A one-day session at Amazon HQ with 6 interviewers, mostly on understanding of data systems; some detailed code expression for evolving a class through escalating requirements. Questions about previous problems (technical & social) and how I dealt with them.
Interview questions [1]
Question 1
How did I deal with an intrasigent colleague. I gave the interviewer the choice of peer or superior, and answered the latter. Since the "solution" involved my changing teams then taking over the person's responsibilities, there was a definite awkward pause.
The recruitment process consisted of several stages:
Online coding – a one-hour session focused on solving programming problems and demonstrating practical coding skills.
Technical meeting – a two-hour in-depth discussion covering system design, problem-solving approach, and technical knowledge relevant to the role.
Soft skills meeting – a 90-minute conversation assessing communication skills, teamwork, and overall cultural fit.
Interview questions [1]
Question 1
describe your current project, most interesting bug and feature.

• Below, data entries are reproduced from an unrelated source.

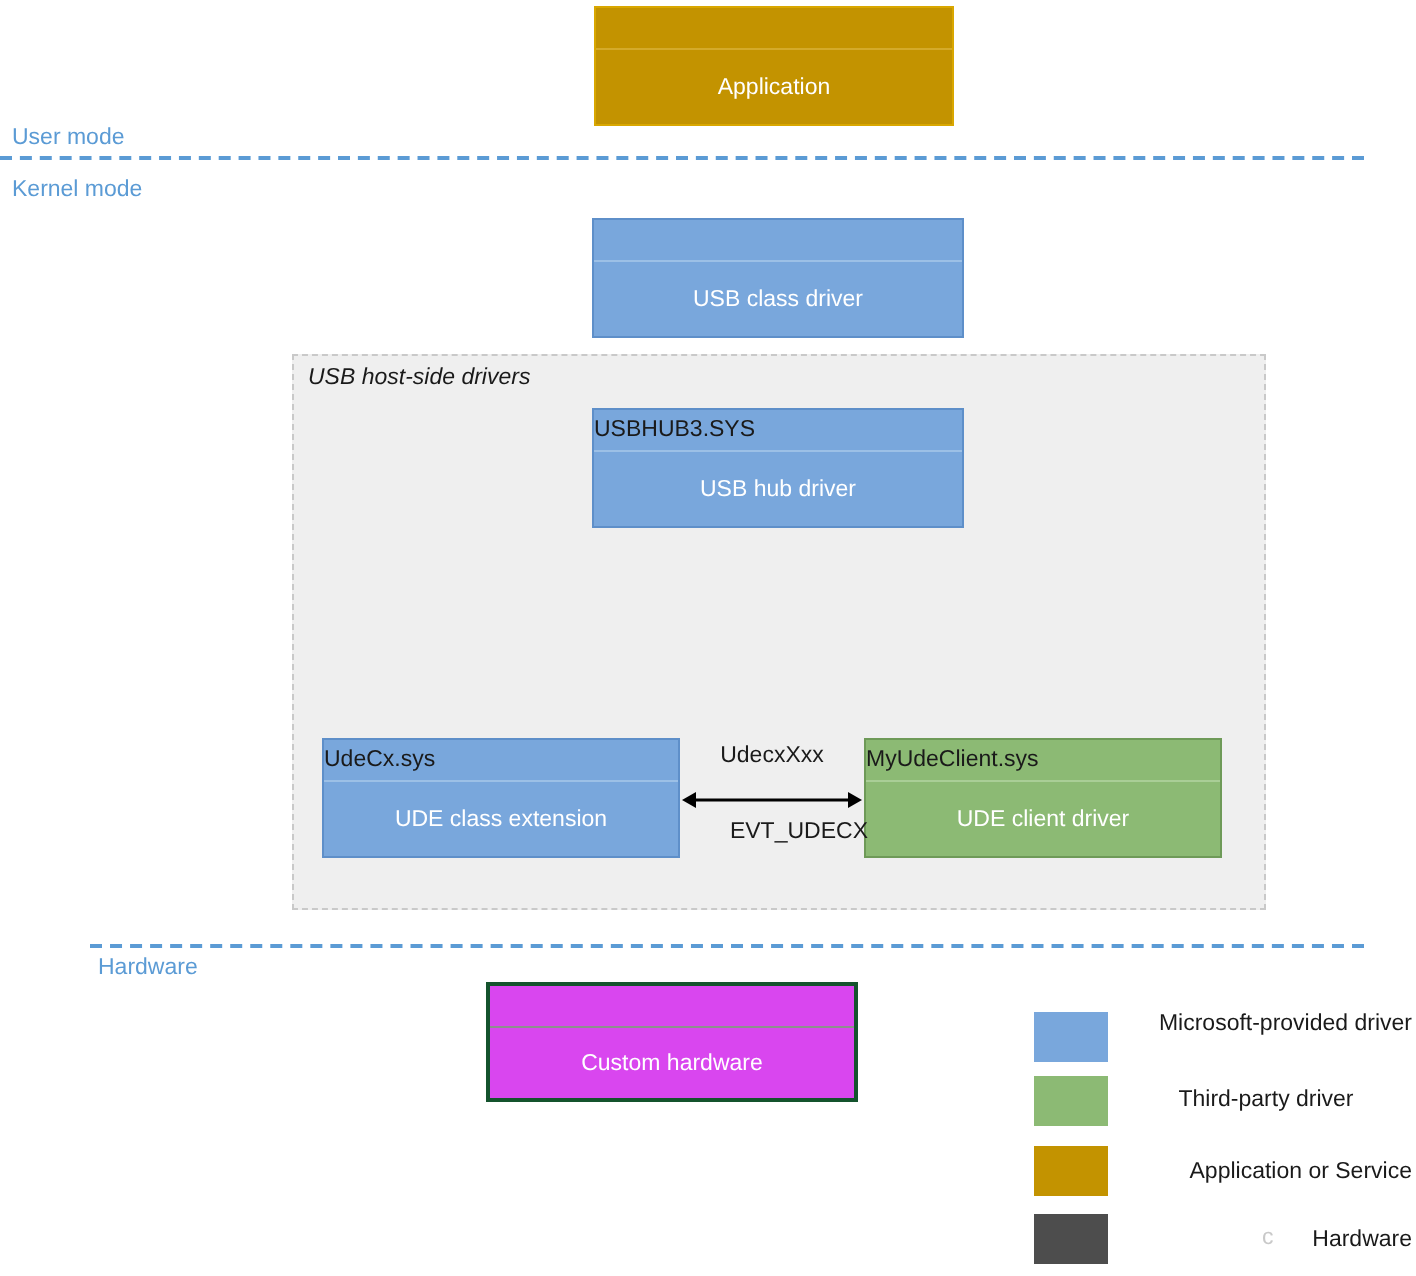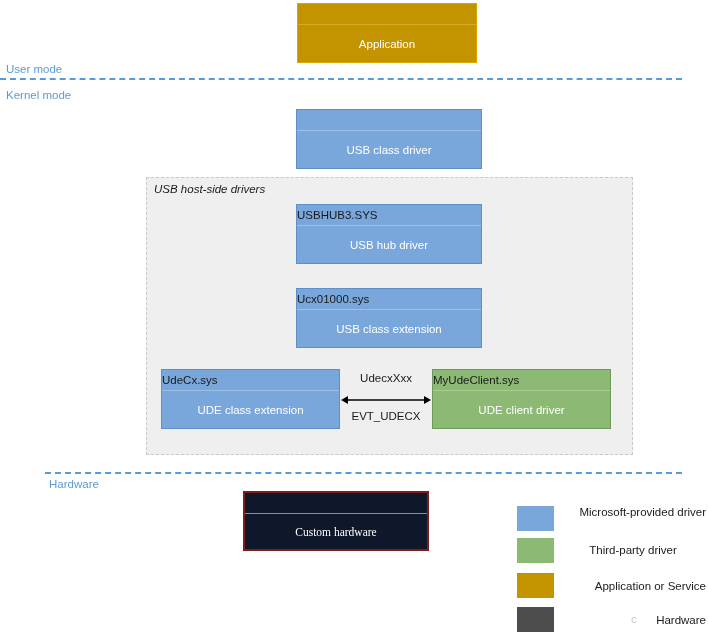--- a/index.html
+++ b/index.html
@@ -65,23 +65,22 @@
 
   
   .n-gold {
     background: #C39300;
     border: 1px solid #D9A700;
   }
   .n-gold .hdr { border-bottom: 1px solid #D4AA2A; }
 
   
   .n-gray {
-    background: #0f172a;
-    border: 2px solid #7f1d1d;
-    font-family: Liberation Serif, serif;
+    background: #d946ef;
+    border: 2px solid #14532d;
   }
   .n-gray .hdr { border-bottom: 1px solid #8E8E8E; }
 
   
   .group-box {
     position: absolute;
     box-sizing: border-box;
     background: #EFEFEF;
     border: 1px dashed #C9C9C9;
   }
@@ -159,24 +158,20 @@
   </div>
 
   <div class="group-box" style="left:146px; top:177px; width:487px; height:278px;"></div>
   <div class="group-label" style="left:154px; top:183px;">USB host-side drivers</div>
 
   <div class="node n-blue" style="left:296px; top:204px; width:186px; height:60px;">
     <div class="hdr">USBHUB3.SYS</div>
     <div class="body">USB hub driver</div>
   </div>
 
-  <div class="node n-blue" style="left:296px; top:288px; width:186px; height:60px;">
-    <div class="hdr">Ucx01000.sys</div>
-    <div class="body">USB class extension</div>
-  </div>
 
   <div class="node n-green" style="left:432px; top:369px; width:179px; height:60px;">
     <div class="hdr">MyUdeClient.sys</div>
     <div class="body">UDE client driver</div>
   </div>
 
   <div class="node n-blue" style="left:161px; top:369px; width:179px; height:60px;">
     <div class="hdr">UdeCx.sys</div>
     <div class="body">UDE class extension</div>
   </div>
@@ -188,21 +183,21 @@
           <path d="M7,0 L0,4 L7,8 z" fill="#000000"></path>
         </marker>
         <marker id="arrR" markerWidth="8" markerHeight="8" refX="1" refY="4" orient="auto" markerUnits="userSpaceOnUse">
           <path d="M1,0 L8,4 L1,8 z" fill="#000000"></path>
         </marker>
       </defs>
       <line x1="8" y1="14" x2="84" y2="14" stroke="#000000" stroke-width="1.4" marker-start="url(#arrL)" marker-end="url(#arrR)"></line>
     </svg>
   </div>
   <div class="connector-label" style="left:340px; top:372px; width:92px;">UdecxXxx</div>
-  <div class="connector-label" style="left:338px; top:410px; width:96px;">EVT_UDECX</div>
+  <div class="connector-label" style="left:338px; top:410px; width:96px;text-align:right;">EVT_UDECX</div>
 
   <div class="mode-rule" style="left:45px; top:472px; width:637px;"></div>
   <div class="mode-label" style="left:49px; top:478px;">Hardware</div>
 
   <div class="node n-gray" style="left:243px; top:491px; width:186px; height:60px;">
     <div class="hdr"></div>
     <div class="body">Custom hardware</div>
   </div>
 
   <div class="legend">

the most important thing you are proud of.
slide-window algorithm, string parser
The technical round focused on a DSA problem about finding the closest points to the origin, where I was asked to explore multiple approaches like sorting, heaps, and quickselect. It felt straightforward, and I was ready for it thanks to the time I spent on PracHub brushing up on similar questions. The interview also included a behavioral section, but overall, I found the process to be very easy. Happy to say I received an offer, which I gladly accepted!
Interview questions [1]
Question 1
K Closest Points to Origin - given an array of points on the 2D plane and an integer k, return the k closest points to the origin (0,0). Walk through sort-by-distance O(n log n), heap-based O(n log k), and quickselect O(n) average; discuss when to prefer each based on the relationship between n and k.
Tough interview.
The Process: Automated Online Assessment (OA) with 2 coding questions and a system simulation, followed by a 4-round virtual Loop. Every single round started with 20 minutes of intense, behavioral behavioral questions diving into Amazon's Leadership Principles, followed by 25 minutes of technical coding or system design.
Amazon interviews are a test of mental endurance because you have to switch from deep behavioral storytelling straight into complex coding which can be so difficult. I used Apex Interviewer to practice the cognitive context switch. Running through their live-coding workspace helped me ensure my technical communication and architectural structures remained sharp and automatic, even after spending the first half of the interview defending my past project metrics. I fed the practice AI questions I extracted from glassdoor and gothamloop.
In the end, the offer was way lower than I hoped.
Interview questions [1]
Question 1
Design the backend inventory tracking and placement service for a global fulfillment network, ensuring strict transactional consistency across multiple regional warehouses during peak shopping events.